Il suffit de voir les zones d’ancrage des partis politiques de notre pays, pour se rendre à l’évidence. Il n’y a pratiquement aucun parti à envergure nationale, en dehors des FCBE qui sont restés un conglomérat de partis avant de se transformer en un parti. Les élections prochaines nous situeront sur leur réelle implantation nationale. Mais le fait est là que les Béninois n’ont appris, dans leur immense majorité, à ne voter que pour le fils du terroir. A bien des égards, l’ancien président Boni Yayi a tiré sur les ficelles du régionalisme, en en faisant un levier de son action. Nous l’avons expérimenté à travers les quotas pratiqués lors des concours de recrutement à la fonction publique, les procès sélectifs contre les coupables de mauvaise gouvernance originaires d’une région donnée, ainsi que les propos insoutenables qu’il tint lui-même publiquement, menaçant entre autres, de faire descendre les siens du Bénin profond pour venir régler leurs comptes à ceux qui osaient le critiquer. En juillet 2013, le Père Alphonse QUENUM, Recteur Emérite de l’Université Catholique de l’Afrique de l’Ouest (UCAO), avait publié une tribune dans un journal béninois pour souligner la gravité du problème. Il y disait, entre autres : « Bon nombre de nos concitoyens observent que pour jouir de l’impunité après des forfaitures graves, il vaut mieux être du Nord qu’avoir le malheur de se lancer dans une telle mésaventure en étant du Sud. D’ailleurs dans ce cas, les commissions confiées à des « spécialistes » de ce genre de chose n’aboutissent presque jamais ou seulement aux dépens des « mal nés ».
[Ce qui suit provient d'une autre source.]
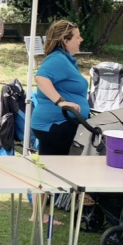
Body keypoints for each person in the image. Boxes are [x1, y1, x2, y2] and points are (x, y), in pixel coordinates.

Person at [31, 20, 90, 155]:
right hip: (55, 124)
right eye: (77, 37)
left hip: (60, 123)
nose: (81, 39)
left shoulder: (64, 59)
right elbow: (41, 78)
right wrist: (61, 102)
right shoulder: (57, 59)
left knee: (54, 169)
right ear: (66, 40)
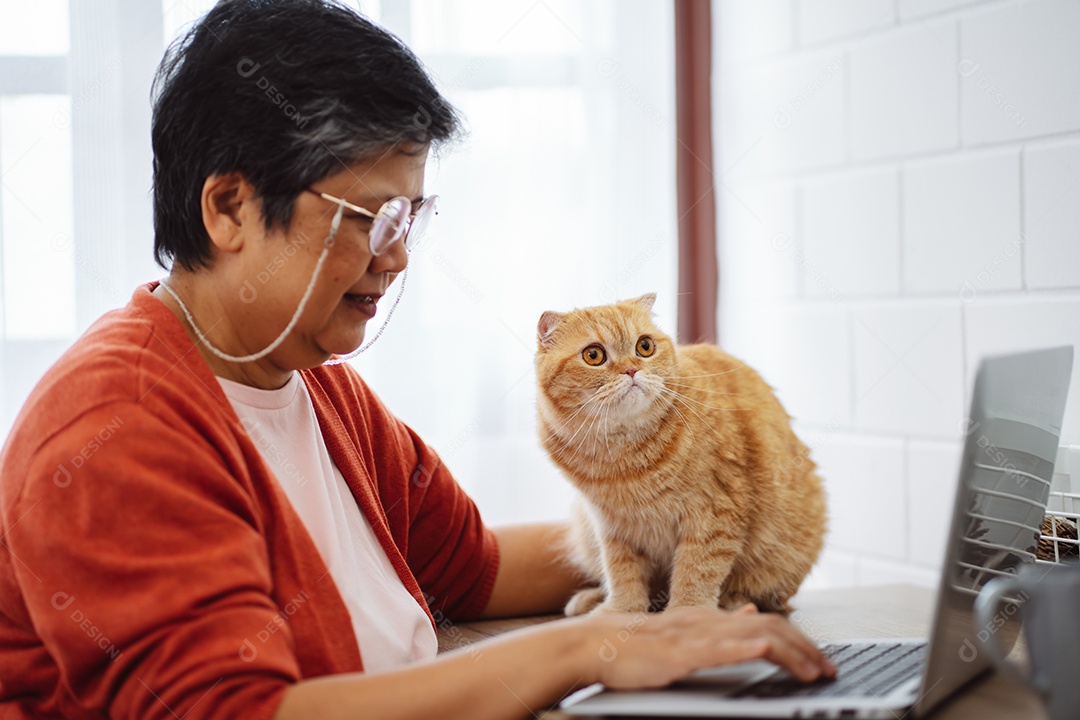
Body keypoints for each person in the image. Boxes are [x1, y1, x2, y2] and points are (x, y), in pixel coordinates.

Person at [0, 1, 835, 718]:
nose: (397, 257)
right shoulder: (117, 425)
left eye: (410, 218)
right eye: (369, 217)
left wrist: (697, 521)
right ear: (229, 207)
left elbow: (474, 567)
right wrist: (593, 647)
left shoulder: (322, 391)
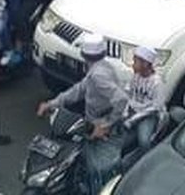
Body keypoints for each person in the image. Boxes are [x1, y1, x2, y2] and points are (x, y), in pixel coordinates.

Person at [36, 33, 130, 195]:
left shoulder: (99, 74)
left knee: (97, 171)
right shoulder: (100, 68)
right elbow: (78, 90)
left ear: (84, 54)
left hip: (106, 129)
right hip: (92, 124)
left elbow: (121, 99)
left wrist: (106, 125)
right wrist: (52, 104)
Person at [124, 46, 167, 153]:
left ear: (145, 64)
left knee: (144, 141)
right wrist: (125, 112)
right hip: (133, 111)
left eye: (136, 61)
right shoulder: (136, 76)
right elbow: (128, 94)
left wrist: (133, 119)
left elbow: (155, 107)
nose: (133, 64)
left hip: (148, 115)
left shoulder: (157, 82)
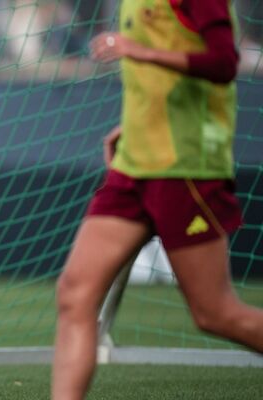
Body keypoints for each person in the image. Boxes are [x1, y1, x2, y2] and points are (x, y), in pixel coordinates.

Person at [52, 1, 263, 399]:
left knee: (214, 313)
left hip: (186, 169)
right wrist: (133, 124)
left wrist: (138, 49)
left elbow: (223, 62)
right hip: (134, 167)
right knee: (75, 294)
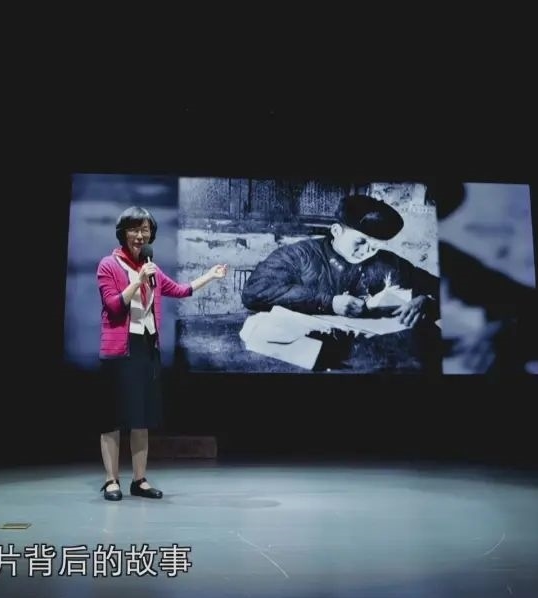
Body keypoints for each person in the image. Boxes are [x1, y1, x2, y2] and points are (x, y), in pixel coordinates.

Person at [96, 206, 226, 501]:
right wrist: (138, 280)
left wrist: (210, 276)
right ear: (123, 233)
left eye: (145, 230)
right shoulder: (109, 265)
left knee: (141, 418)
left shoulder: (150, 267)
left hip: (146, 347)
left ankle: (139, 480)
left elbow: (180, 290)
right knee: (112, 418)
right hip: (119, 350)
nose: (140, 236)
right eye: (134, 229)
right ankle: (111, 480)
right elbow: (113, 306)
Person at [241, 194, 440, 328]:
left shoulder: (387, 263)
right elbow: (254, 292)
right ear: (336, 231)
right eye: (360, 242)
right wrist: (330, 303)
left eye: (375, 246)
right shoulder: (299, 254)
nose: (368, 251)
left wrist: (427, 301)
Sabi Sira Korogoné, l’un des organisateurs de l’initiative dite de Nikki, est désormais mis aux arrêts. Il pourrait répondre des griefs retenus contre lui par la justice. Au nombre des propos résolument régionalistes tenus lors de ces assises de Nikki, on a pu entendre ceci : « la jeunesse du nord répliquera à toute tentative d’arrestation de ces dignes fils par tous les moyens dans un Etat où la justice prend désormais le manteau d’un fauve qui ne dévore que les ressortissants d’une région. » Les acteurs de ce rassemblement s’en prenaient ainsi au pouvoir Talon accusé de chercher à juger des responsables politiques originaires du Nord pour des faits de malversation. Autre phrase forte de cette initiative dite de Nikki : « allez aussi lui dire que la jeunesse du septentrion n’a plus peur de lui ». Et il y en a d’autres.
La question est ceci : peut-on, au nom de la liberté d’expression, tolérer que ces appels à la haine interrégionale se tiennent sur la place publique ? Doit-on permettre que des Béninois se prévalent d’une certaine liberté d’expression pour appeler à la rébellion d’une partie du pays contre une autre ?
A mon avis, la réponse, catégorique et sans ambages, devrait être administrée par tous : c’est non. Le Bénin est un pays unique et indivisible. Les discours bassement régionalistes qui appellent à l’affrontement devraient, de ce fait, être combattus avec la dernière énergie, quels que puissent en être les auteurs. Il y a quelques années, les propos incendiaires de Yayi avaient provoqué une onde de choc nationale que personne n’a oublié. Ce qu’on a condamné hier pour l’un doit l’être pour l’autre aujourd’hui.
Il est vrai que des acteurs politiques trouvent dans tout ce qui attaque le régime une occasion de réjouissance. Nous en voyons donc qui affichent leur soutien à Sabi Sira Korogoné. C’est un racolage indécent voire honteux qui les rattrapera tôt ou tard. Oui, les effets de manche font partie du jeu politique. Certains politiques sont capables de se réjouir même de la mort pour peu qu’elle leur apporte des dividendes électoraux. Et c’est ce qui fait la célébrité du Front national en France, parti qui fut pendant longtemps, résolument raciste et anti-immigrants. Mais ici, il faut voir que même durant ses heures de gloire, le Front national n’a jamais appelé à la partition de la France. Il faut le dire simplement : nous devrons apprendre à ne pas sacrifier l’unité même de notre pays, au profit d’intérêts lâchement politiques.